_THE PROBLEM_:
Below are records; copy every line among them that contains the word "компании".

• • • •

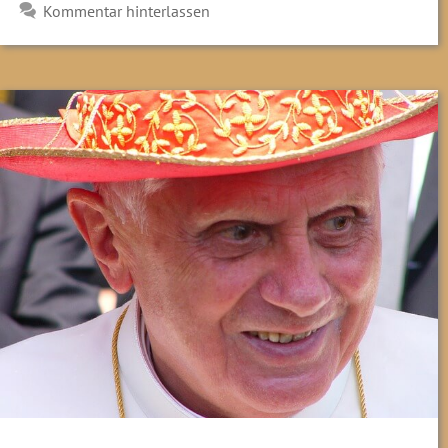
Kommentar hinterlassen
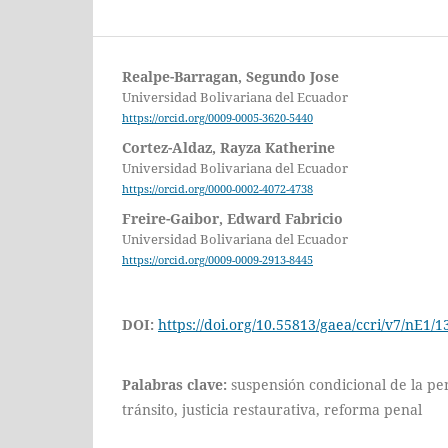
Realpe-Barragan, Segundo Jose
Universidad Bolivariana del Ecuador
https://orcid.org/0009-0005-3620-5440
Cortez-Aldaz, Rayza Katherine
Universidad Bolivariana del Ecuador
https://orcid.org/0000-0002-4072-4738
Freire-Gaibor, Edward Fabricio
Universidad Bolivariana del Ecuador
https://orcid.org/0009-0009-2913-8445
DOI:
https://doi.org/10.55813/gaea/ccri/v7/nE1/1
Palabras clave:
suspensión condicional de la pen
tránsito, justicia restaurativa, reforma penal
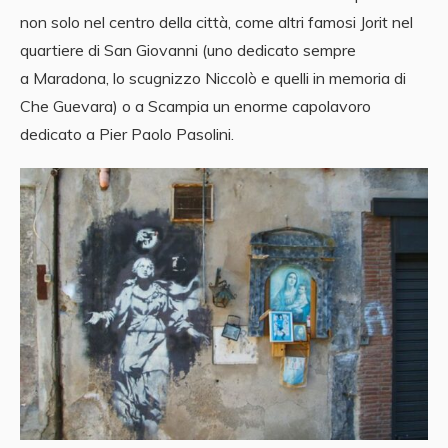
non solo nel centro della città, come altri famosi Jorit nel
quartiere di San Giovanni (uno dedicato sempre
a Maradona, lo scugnizzo Niccolò e quelli in memoria di
Che Guevara) o a Scampia un enorme capolavoro
dedicato a Pier Paolo Pasolini.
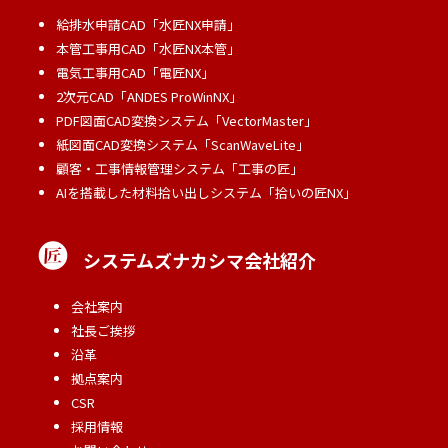
給排水申請CAD「水匠NX申請」
本管工事用CAD「水匠NX本管」
電気工事用CAD「電匠NX」
2次元CAD「ANDES ProWinNX」
PDF図面CAD変換システム「VectorMaster」
紙図面CAD変換システム「ScanWaveLite」
顧客・工事情報管理システム「工事の匠」
AIを搭載した材料拾い出しシステム「拾いの匠NX」
システムズナカシマ会社紹介
会社案内
社長ご挨拶
沿革
拠点案内
CSR
採用情報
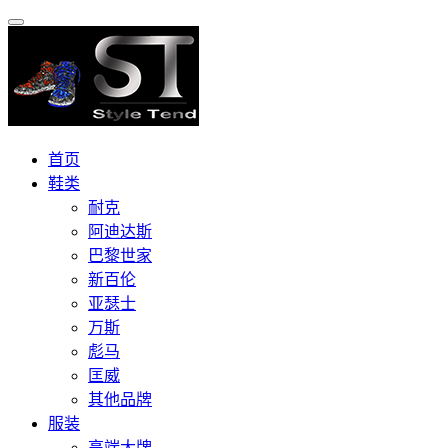
首页
鞋类
耐克
阿迪达斯
巴黎世家
新百伦
亚瑟士
万斯
彪马
匡威
其他品牌
服装
高端大牌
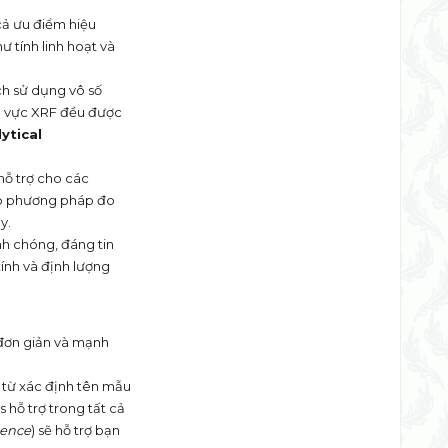
ả ưu điểm hiệu
hư tính linh hoạt và
h sử dụng vô số
h vực XRF đều được
ytical
ỗ trợ cho các
tạo phương pháp đo
y.
h chóng, đáng tin
tính và định lượng
 đơn giản và mạnh
– từ xác định tên mẫu
 hỗ trợ trong tất cả
igence
) sẽ hỗ trợ bạn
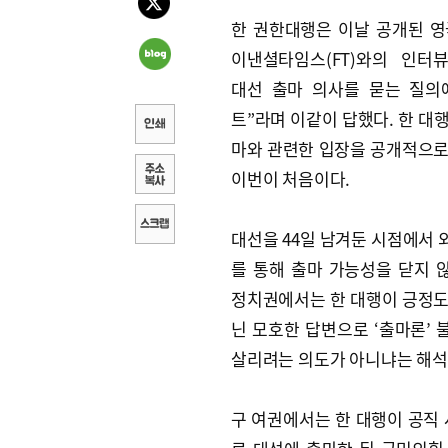
한 권한대행은 이날 공개된 영
이낸셜타임스(FT)와의 인터뷰
대선 출마 의사를 묻는 질의
트”라며 이같이 답했다. 한 대
마와 관련한 입장을 공개적으로
이번이 처음이다.
대선을 44일 남겨둔 시점에서 
를 통해 출마 가능성을 닫지 
정치권에서는 한 대행이 긍정도
닌 모호한 답변으로 ‘출마론’ 
살리려는 의도가 아니냐는 해석
구 여권에서는 한 대행이 공직 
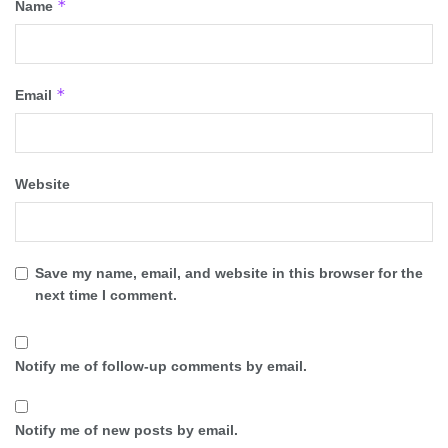
*
Name
*
Email
Website
Save my name, email, and website in this browser for the
next time I comment.
Notify me of follow-up comments by email.
Notify me of new posts by email.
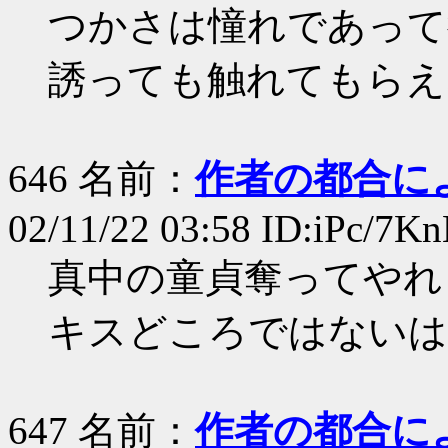
つかさは憧れであって
誘っても触れてもらえ
646 名前：
作者の都合に
02/11/22 03:58 ID:iPc/7K
真中の童貞奪ってやれ
キスどころではないは
647 名前：
作者の都合に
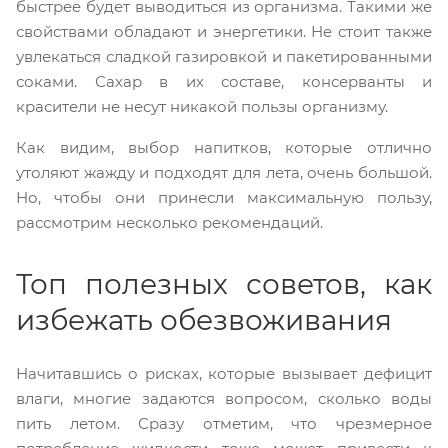
быстрее будет выводиться из организма. Такими же
свойствами обладают и энергетики. Не стоит также
увлекаться сладкой газировкой и пакетированными
соками. Сахар в их составе, консерванты и
красители не несут никакой пользы организму.
Как видим, выбор напитков, которые отлично
утоляют жажду и подходят для лета, очень большой.
Но, чтобы они принесли максимальную пользу,
рассмотрим несколько рекомендаций.
Топ полезных советов, как
избежать обезвоживания
Начитавшись о рисках, которые вызывает дефицит
влаги, многие задаются вопросом, сколько воды
пить летом. Сразу отметим, что чрезмерное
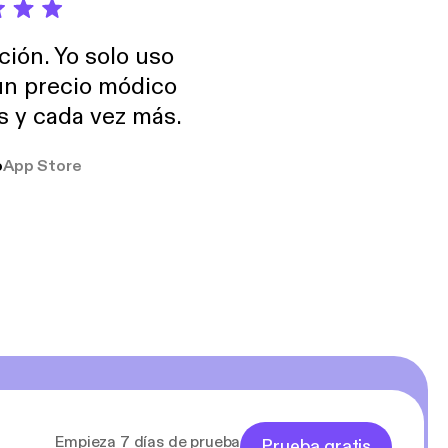
ción. Yo solo uso
 un precio módico
os y cada vez más.
o
App Store
Empieza 7 días de prueba
Prueba gratis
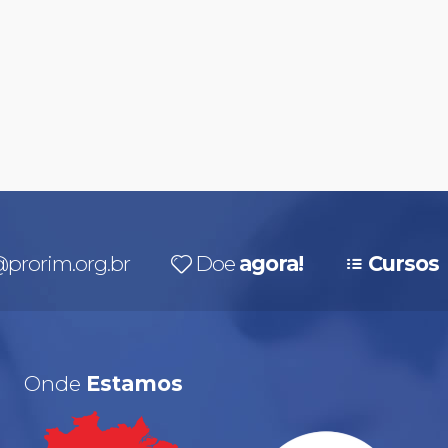
prorim.org.br
Doe
agora!
Cursos
Onde
Estamos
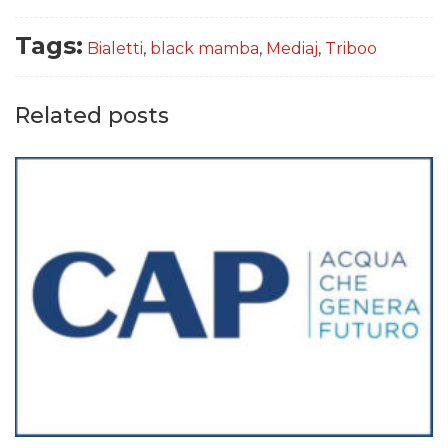
Tags:
Bialetti
,
black mamba
,
Mediaj
,
Triboo
Related posts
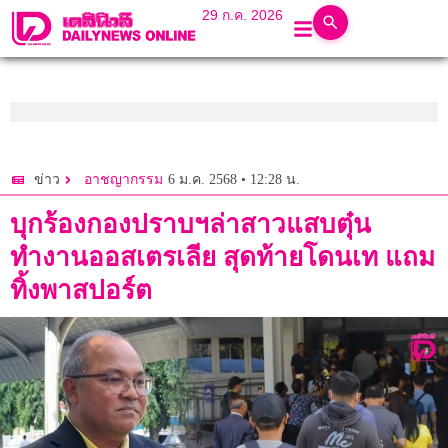
29 ก.ค. 2026
6 ม.ค. 2568 • 12:28 น.
ข่าว
อาชญากรรม
บุกร้องกองปราบฯล่าสาวแสบตุ๋น
ทำงานออสเตรเลีย สุดท้ายโดนเท แถม
ทิ้งพาสปอร์ต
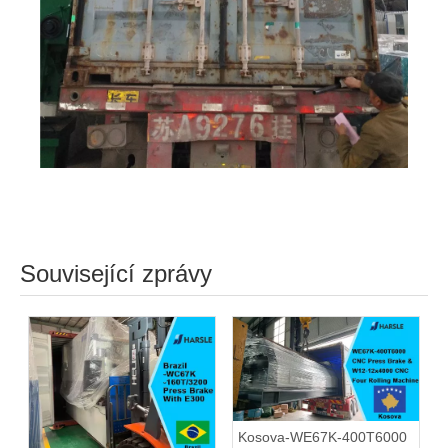
Související zprávy
Kosova-WE67K-400T6000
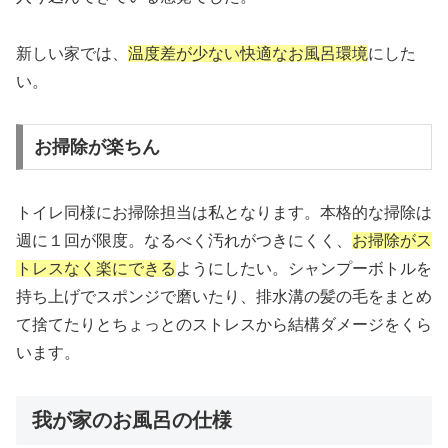
新しい家では、
温度差が少ない快適なお風呂環境
にした
い。
お掃除が楽ちん
トイレ同様にお掃除担当は私となります。本格的な掃除は
週に１回が限度。なるべく汚れがつきにくく、
お掃除がス
トレスなく楽にできる
ようにしたい。シャンプーボトルを
持ち上げでスポンジで磨いたり、排水溝の髪の毛をまとめ
て捨てたりとちょっとのストレスから結構ダメージをくら
います。
我が家のお風呂の仕様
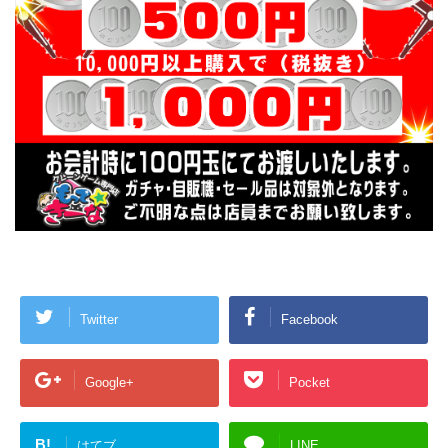
Twitter
Facebook
Google+
Pocket
B!
はてブ
LINE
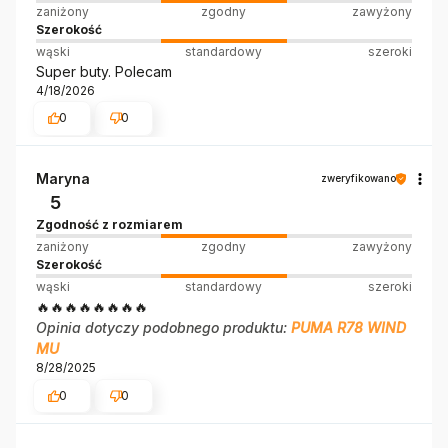
zaniżony
zgodny
zawyżony
Szerokość
wąski
standardowy
szeroki
Super buty. Polecam
4/18/2026
0
0
Maryna
zweryfikowano
5
Zgodność z rozmiarem
zaniżony
zgodny
zawyżony
Szerokość
wąski
standardowy
szeroki
🔥🔥🔥🔥🔥🔥🔥🔥
Opinia dotyczy podobnego produktu:
PUMA R78 WIND
MU
8/28/2025
0
0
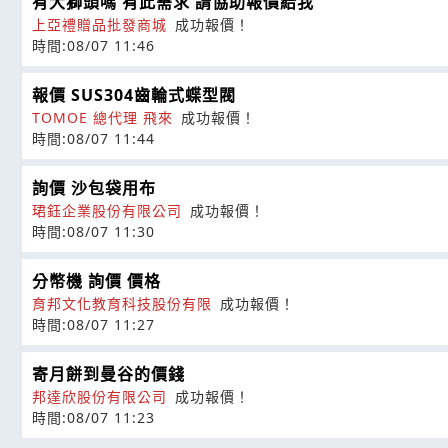
有大獅頭嗎 有此需求 請協助報價給我
上亞禮贈品批發商城
成功報價！
時間:08/07 11:46
報價 SUS304齒輪式蝶型閥
TOMOE 總代理 飛來
成功報價！
時間:08/07 11:44
詢價 沙包袋用布
珺鈺企業股份有限公司
成功報價！
時間:08/07 11:30
分幣機 詢價 價格
育邦文化教育科技股份有限
成功報價！
時間:08/07 11:27
寄月餅到曼谷的價錢
邦達欣股份有限公司
成功報價！
時間:08/07 11:23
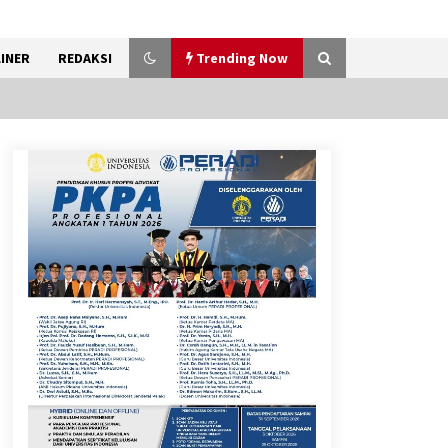
INER
REDAKSI
Trending Now
Timnas Indonesia Diharapkan
Bangkit Usai Takluk dari
Vietnam di Piala AFF 2026
8 Agustus 2026
12 Coklat Terbaik dan Enak di
Pasaran
8 Agustus 2026
Festival Lembah Baliem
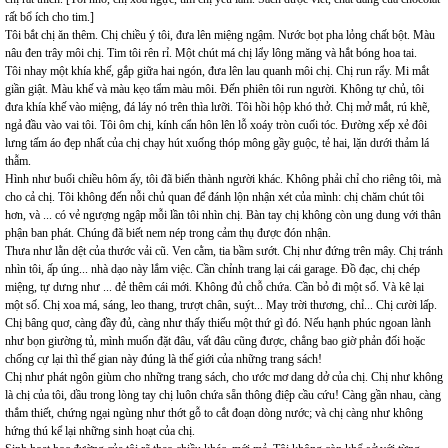
rất bổ ích cho tim.]
Tôi bắt chị ăn thêm. Chị chiều ý tôi, đưa lên miệng ngậm. Nước bọt pha lỏng chất bột. Màu
nâu đen trây môi chị. Tim tôi rên rỉ. Một chút má chị lẩy lông măng và hắt bóng hoa tai.
Tôi nhay một khía khế, gắp giữa hai ngón, đưa lên lau quanh môi chị. Chị run rẩy. Mi mắt
giần giật. Màu khế và màu kẹo tẩm màu môi. Đến phiên tôi run người. Không tự chủ, tôi
đưa khía khế vào miệng, đá láy nó trên thìa lưỡi. Tôi hồi hộp khó thở. Chị mở mắt, rú khẽ,
ngả đầu vào vai tôi. Tôi ôm chị, kính cẩn hôn lên lỗ xoáy tròn cuối tóc. Đường xếp xẻ đôi
lưng tấm áo đẹp nhất của chị chạy hút xuống thóp mông gầy guộc, tẻ hai, lặn dưới thảm lá
thẫm.
Hình như buổi chiều hôm ấy, tôi đã biến thành người khác. Không phải chỉ cho riêng tôi, mà
cho cả chị. Tôi không đến nỗi chủ quan để đánh lộn nhận xét của mình: chị chăm chút tôi
hơn, và ... có vẻ ngượng ngập mỗi lần tôi nhìn chị. Bàn tay chị không còn ung dung với thân
phận ban phát. Chúng đã biết nem nép trong cảm thụ được đón nhận.
Thưa như lằn dệt của thước vải cũ. Ven cằm, tia bầm sướt. Chị như đứng trên mây. Chị tránh
nhìn tôi, ấp úng... nhà dạo này lắm việc. Cần chỉnh trang lại cái garage. Đồ đạc, chị chép
miệng, tự dưng như ... đẻ thêm cái mới. Không đủ chỗ chứa. Cần bỏ đi một số. Và kê lại
một số. Chị xoa má, sáng, leo thang, trượt chân, suýt... May trời thương, chỉ... Chị cười lấp.
Chị bâng quơ, càng đầy đủ, càng như thấy thiếu một thứ gì đó. Nếu hạnh phúc ngoan lành
như bọn giường tủ, mình muốn đặt đâu, vất đâu cũng được, chẳng bao giờ phản đối hoặc
chống cự lại thì thế gian này đúng là thế giới của những trang sách!
Chị như phát ngôn giùm cho những trang sách, cho ước mơ dang dở của chị. Chị như không
là chị của tôi, dầu trong lòng tay chị luôn chứa sẵn thông điệp cầu cứu! Càng gần nhau, càng
thắm thiết, chứng ngại ngùng như thớt gỗ to cắt đoạn dòng nước; và chị càng như không
hứng thú kể lại những sinh hoạt của chị.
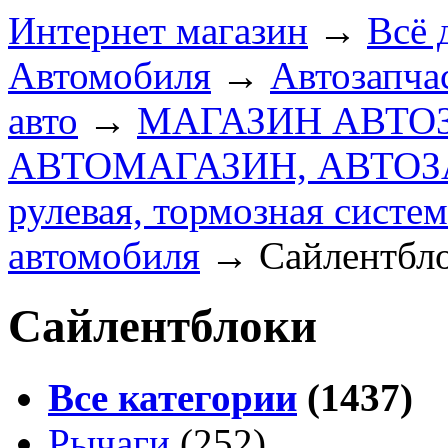
Интернет магазин
→
Всё 
Автомобиля
→
Автозапчас
авто
→
МАГАЗИН АВТО
АВТОМАГАЗИН, АВТО
рулевая, тормозная систем
автомобиля
→
Сайлентбл
Сайлентблоки
Все категории
(1437)
Рычаги
(252)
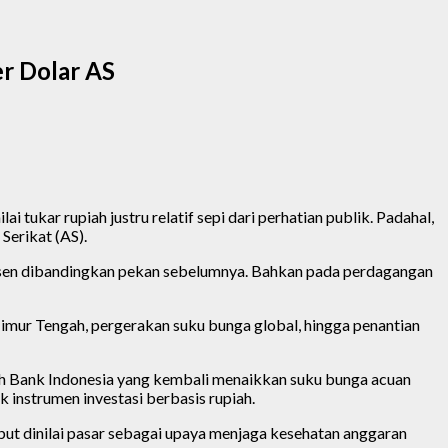
r Dolar AS
tukar rupiah justru relatif sepi dari perhatian publik. Padahal,
Serikat (AS).
persen dibandingkan pekan sebelumnya. Bahkan pada perdagangan
 Timur Tengah, pergerakan suku bunga global, hingga penantian
kah Bank Indonesia yang kembali menaikkan suku bunga acuan
 instrumen investasi berbasis rupiah.
but dinilai pasar sebagai upaya menjaga kesehatan anggaran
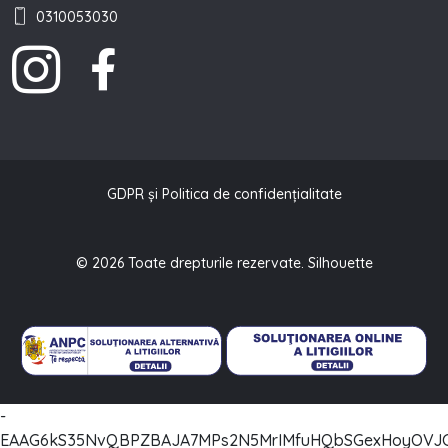
0310053030
GDPR și Politica de confidențialitate
© 2026 Toate drepturile rezervate. Silhouette
-
EAAG6kS35NvQBPZBAJA7MPs2N5MrIMfuHQbSGexHoyOVJC2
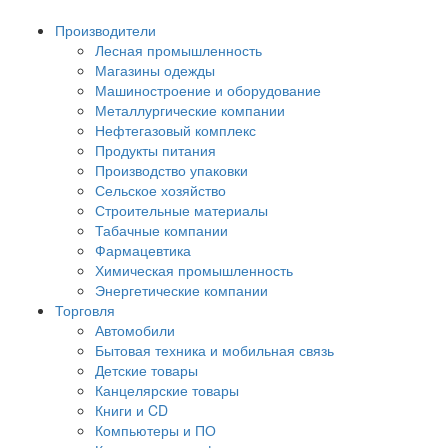
Производители
Лесная промышленность
Магазины одежды
Машиностроение и оборудование
Металлургические компании
Нефтегазовый комплекс
Продукты питания
Производство упаковки
Сельское хозяйство
Строительные материалы
Табачные компании
Фармацевтика
Химическая промышленность
Энергетические компании
Торговля
Автомобили
Бытовая техника и мобильная связь
Детские товары
Канцелярские товары
Книги и CD
Компьютеры и ПО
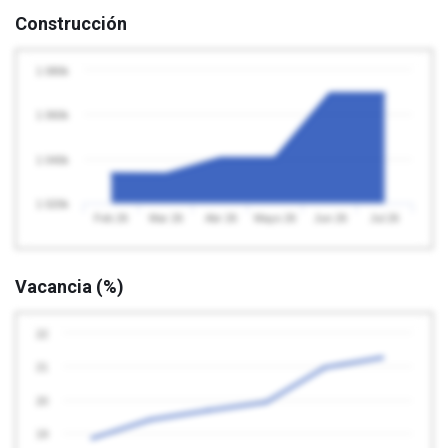
Construcción
1 080k
1 060k
1 040k
1 020k
Feb 26
Mar 26
Abr 26
Mayo 26
Jun 26
Jul 26
Vacancia (%)
22
21
20
19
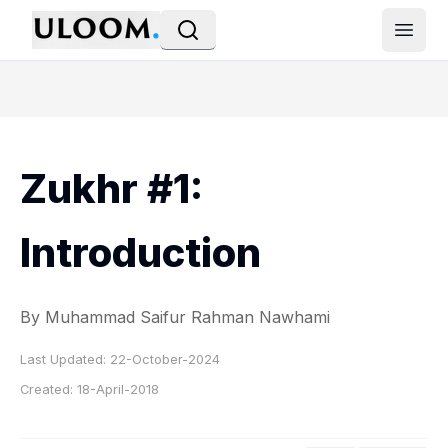
Open
Zukhr #1:
Introduction
By Muhammad Saifur Rahman Nawhami
Last Updated:
22-October-2024
Created:
18-April-2018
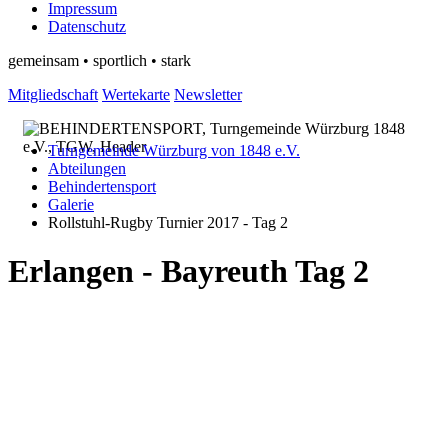
Impressum
Datenschutz
gemeinsam • sportlich • stark
Mitgliedschaft
Wertekarte
Newsletter
Turngemeinde Würzburg von 1848 e.V.
Abteilungen
Behindertensport
Galerie
Rollstuhl-Rugby Turnier 2017 - Tag 2
Erlangen - Bayreuth Tag 2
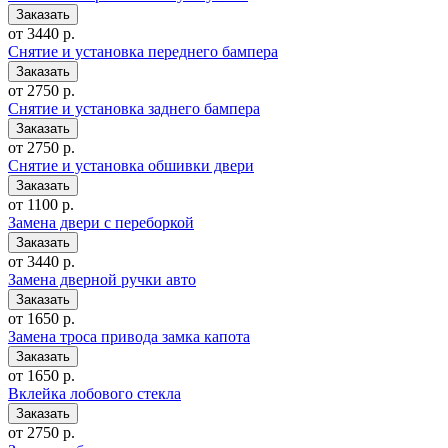
от 3440 р.
Снятие и установка переднего бампера
от 2750 р.
Снятие и установка заднего бампера
от 2750 р.
Снятие и установка обшивки двери
от 1100 р.
Замена двери с переборкой
от 3440 р.
Замена дверной ручки авто
от 1650 р.
Замена троса привода замка капота
от 1650 р.
Вклейка лобового стекла
от 2750 р.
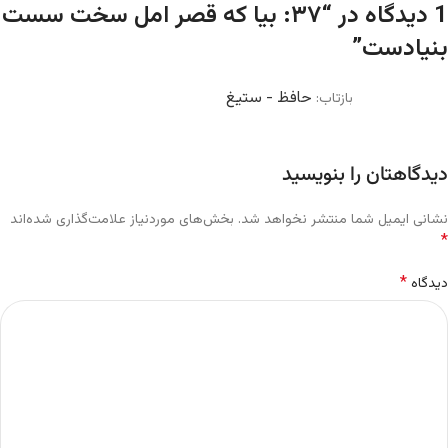
1 دیدگاه در “
۳۷: بیا که قصر امل سخت سست
بنیادست
”
حافظ - ستیغ
بازتاب:
دیدگاهتان را بنویسید
نشانی ایمیل شما منتشر نخواهد شد.
بخش‌های موردنیاز علامت‌گذاری شده‌اند
*
*
دیدگاه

• • • •

_COMPLETED EXERCISE_:
Металлургические компании
Табачные компании
Энергетические компании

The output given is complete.